### Objectives
• 1. Print the stretch of the post on penetration testing from "That's bogus." through "A PEN TEST!", keeping every word and character unchanged.
• 2. Using the post on penetration testing, explain in one to three sentences why its writer says a scan of a network does not count as a penetration test.

### Selection
════════════════

From: Thompson, Jimi (JimiT@mail.cox.smu.edu)
Date: Thu Jun 24 2004 - 18:00:55 EDT
<SNIP>
First of all, most people seem to confuse auditing, vulnerability
testing and penetration testing. Even within discussions here, there
doesn't seem to be a clear definition amongst the tribe as to what does
what.
</SNIP>
<SNIP>
Penetration testing is the act of penetrating a system. Breaking into
it using what ever tools are available. Not some proprietary software.
That's bogus.
</SNIP>
This is all too true. From my perspective, unless you have a "trophy"
for me to hack in and retrieve, it's not a penetration test. While my
doing a scan of your network may be one activity that I carry out as
part of the pen test, but it, on its own, doesn't qualify as a
penetration test. Looking for vulnerable systems or applications,
alone, doesn't cut it either. This is something that I might do as part
of my attempt to penetrate your security, but unless the attempt to
actually penetrate is made IT ISN'T A PEN TEST!

════════════════

### Given records

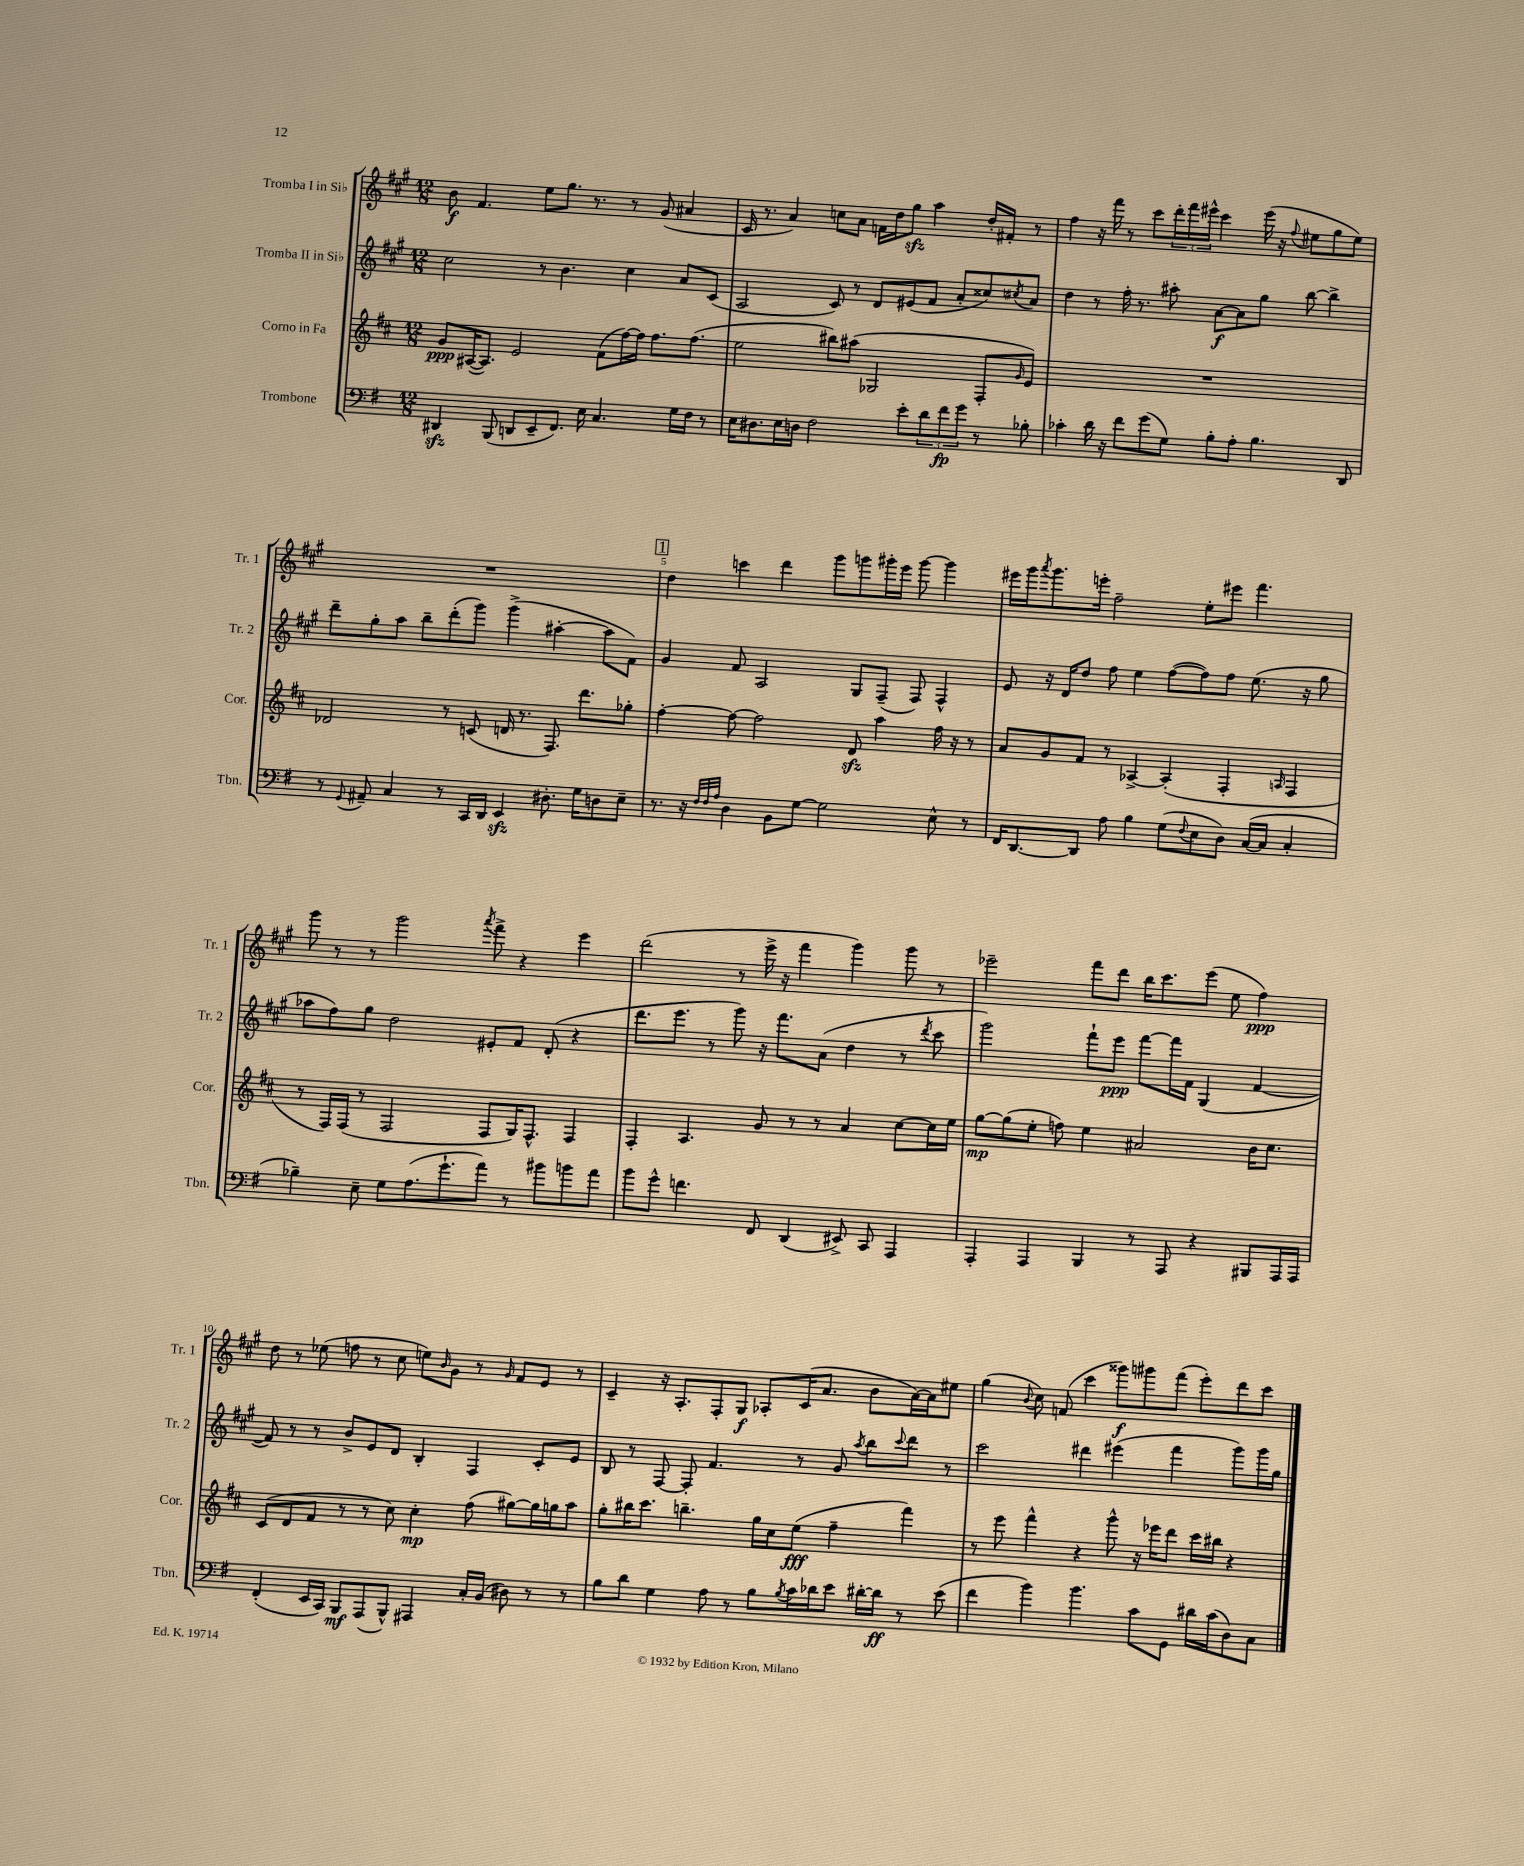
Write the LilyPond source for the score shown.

<<
\new StaffGroup <<
\new Staff = "s0" \with { instrumentName = "Tromba I in Sib" shortInstrumentName = "Tr. 1" } {
    \clef treble \key a \major \numericTimeSignature \time 12/8
    b'8\f fis'4. e''8 gis''8. r8. r8 gis'8( ais'4 |
    cis'16 r8. a'4) c''8 a'8 f'16 d''16 gis''8\sfz a''4 d''16-. fis'16-. r8 |
    fis''4 r16 fis'''16 r8 cis'''8 \tuplet 3/2 { d'''16-. fis'''16 eis'''16-^ } cis'''4 eis'''16( r16 \appoggiatura { fis''8 } eis''8 gis''8 eis''8) |
    R1. |
    \mark \markup { \box "1" } d''4 c'''4 d'''4 gis'''8 g'''8 gis'''16-. e'''16 gis'''8~ gis'''4 |
    eis'''16 gis'''16 \acciaccatura { a'''8 } gis'''8. e'''16-. fis''2-- e''8-. eis'''8 fis'''4. |
    gis'''8 r8 r8 gis'''2 \acciaccatura { a'''8 } fis'''8-> r4 e'''4 |
    d'''2( r8 e'''16-> r16 fis'''4 gis'''4) gis'''8 r8 |
    ees'''2-- fis'''8 d'''8 b''16 cis'''8. ees'''8( e''8 fis''4\ppp) |
    d''8 r8 ees''8( f''8 r8 cis''8 e''8) \grace { b'16 } gis'8 r8 \grace { gis'16 } fis'8 e'8 r8 |
    cis'4-- r16 a8.-. fis8-. gis8\f aes8-. cis'16( a'8. b'8 a'16~) a'16 eis''8 |
    gis''4( \appoggiatura { b'8 } cis''8) f'8( cis'''4 gisis'''8\f) gis'''8 fis'''8( e'''8-.) d'''8 cis'''8 \bar "|." |
}
\new Staff = "s1" \with { instrumentName = "Tromba II in Sib" shortInstrumentName = "Tr. 2" } {
    \clef treble \key a \major \numericTimeSignature \time 12/8
    cis''2 r8 b'4. cis''4 a'8 cis'8( |
    a2 cis'8) r8 d'8 eis'8( fis'8 a'8-. cisis''8) \acciaccatura { cis''8 } a'8 |
    d''4 r8 fis''16-. r8. ais''8-. a'8~\f a'8 gis''8 b''8~ b''4-> |
    d'''8-- gis''8-. a''8 b''8-- d'''8-.( gis'''8) gis'''4->( ais''4~-. ais''8 fis'8) |
    \mark \markup { \box "1" } gis'4 fis'8 a2 gis8 fis8--( fis8) fis4-^ |
    e'8 r16 d'16 d''8 fis''8 e''4 fis''8~( fis''8) fis''8 e''8.( r16 gis''8 |
    aes''8 fis''8) gis''8 d''2 eis'8-. fis'8 d'8-.( r4 |
    d'''8. e'''8. r8 gis'''8) r16 fis'''8. a'8( d''4 r8 \acciaccatura { d'''8 } cis'''8 |
    gis'''2) fis'''8-! e'''8\ppp fis'''8~ fis'''16 fis'16 gis4( fis'4~ |
    fis'8) r8 r8 b'8-> e'8 d'8 b4-. fis4 cis'8-. e'8 |
    b8 r8 fis8~ fis8-. fis'4. r8 gis'8 \acciaccatura { a''8 } b''8 \appoggiatura { cis'''8 } d'''8 r8 |
    cis'''2 dis'''4 eis'''4( fis'''4 gis'''8) gis'''16 gis''16 \bar "|." |
}
\new Staff = "s2" \with { instrumentName = "Corno in Fa" shortInstrumentName = "Cor." } {
    \clef treble \key d \major \numericTimeSignature \time 12/8
    g'8\ppp ais16~( ais8.) e'2 fis'8( fis''16~) fis''16 fis''8. fis''8.( |
    e''2 bis''8) ais''8( ges2 fis8-. \grace { g'16 } e'8) |
    R1. |
    des'2 r8 c'8( d'16 r8. fis8.) d'''8. ges''8-. |
    \mark \markup { \box "1" } fis''4~-. fis''8~ fis''2 d'8\sfz a''4 fis''16 r16 r8 |
    a'8 g'8 fis'8 r8 aes4~-> aes4-.( fis4-. \grace { a16 } fis4 |
    r8 fis16) fis16( r8 fis2 fis8 g16) fis8.-^ fis4 |
    fis4-. a4. g'8 r8 r8 a'4 cis''8~ cis''16 e''16 |
    g''8~\mp g''8( e''8-. f''8) e''4 ais'2 b'16 cis''8. |
    cis'8( d'8 fis'8 r8 r8 cis''8) cis''4-.\mp fis''8( gis''8~) gis''16 g''16 a''8 |
    g''8-. bis''16 cis'''8. b''4.-- g''16 cis''16 e''8\fff( fis''4-- fis'''4) |
    r8 e'''8 fis'''4-^ r4 g'''8-^ r16 ees'''16 d'''8 cis'''16 bis''16 r4 \bar "|." |
}
\new Staff = "s3" \with { instrumentName = "Trombone" shortInstrumentName = "Tbn." } {
    \clef bass \key g \major \numericTimeSignature \time 12/8
    dis,4\sfz b,,8( d,8 e,8-- fis,8.) e16 c4. g16 fis16 r8 |
    e16 dis8. e16 d16 fis2 e'8-. \tuplet 3/2 { d'8 fis'8\fp g'8 } r8 bes8-. |
    ces'4-. d'16 r16 fis'8 g'8( g8) b8-. a8-. b4. d,8 |
    r8 \appoggiatura { g,8 } ais,8-- c4 r8 c,16 d,16 e,4\sfz dis8.-. g16 d8 e8-- |
    \mark \markup { \box "1" } r8. r16 \grace { fis32 fis32 a32 } d4 b,8 g8~ g2 e8-^ r8 |
    fis,16 d,8.~ d,8 a8 b4 g8( \appoggiatura { fis8 } e8 d8) c16~( c16 c4-. |
    bes4--) e8-- g8 a8.( g'8.-! a'8) r8 bis'8 b'8 a'8 |
    b'8 g'8-^ f'4. fis,8 d,4( eis,8->) c,8 a,,4 |
    a,,4-. a,,4 b,,4 r8 a,,8 r4 bis,,8 a,,16 a,,16 |
    fis,4-.( e,16 c,16) b,,8\mf a,,8( b,,8-^) ais,,4 c16-. b,16( dis8) r8 r8 |
    b8 d'8 g4 a8 r8 b8 \acciaccatura { b8 } c'16 des'16 e'8 dis'16~-. dis'16\ff r8 e'8( |
    fis'4 b'4) b'4. c'8 g,8 dis'16 c'16( d8) c8 \bar "|." |
}
>>
>>
\layout { \context { \Score \override BarNumber.break-visibility = ##(#f #t #t) barNumberVisibility = #(every-nth-bar-number-visible 5) } }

════════════════

### Solutions
• 1.
That's bogus.
</SNIP>
This is all too true. From my perspective, unless you have a "trophy"
for me to hack in and retrieve, it's not a penetration test. While my
doing a scan of your network may be one activity that I carry out as
part of the pen test, but it, on its own, doesn't qualify as a
penetration test. Looking for vulnerable systems or applications,
alone, doesn't cut it either. This is something that I might do as part
of my attempt to penetrate your security, but unless the attempt to
actually penetrate is made IT ISN'T A PEN TEST!

• 2. A scan is only one activity the writer might carry out as part of a pen test, and on its own it does not qualify. In the writer's view, it is not a penetration test unless an actual attempt to penetrate the security is made, such as hacking in to retrieve a "trophy."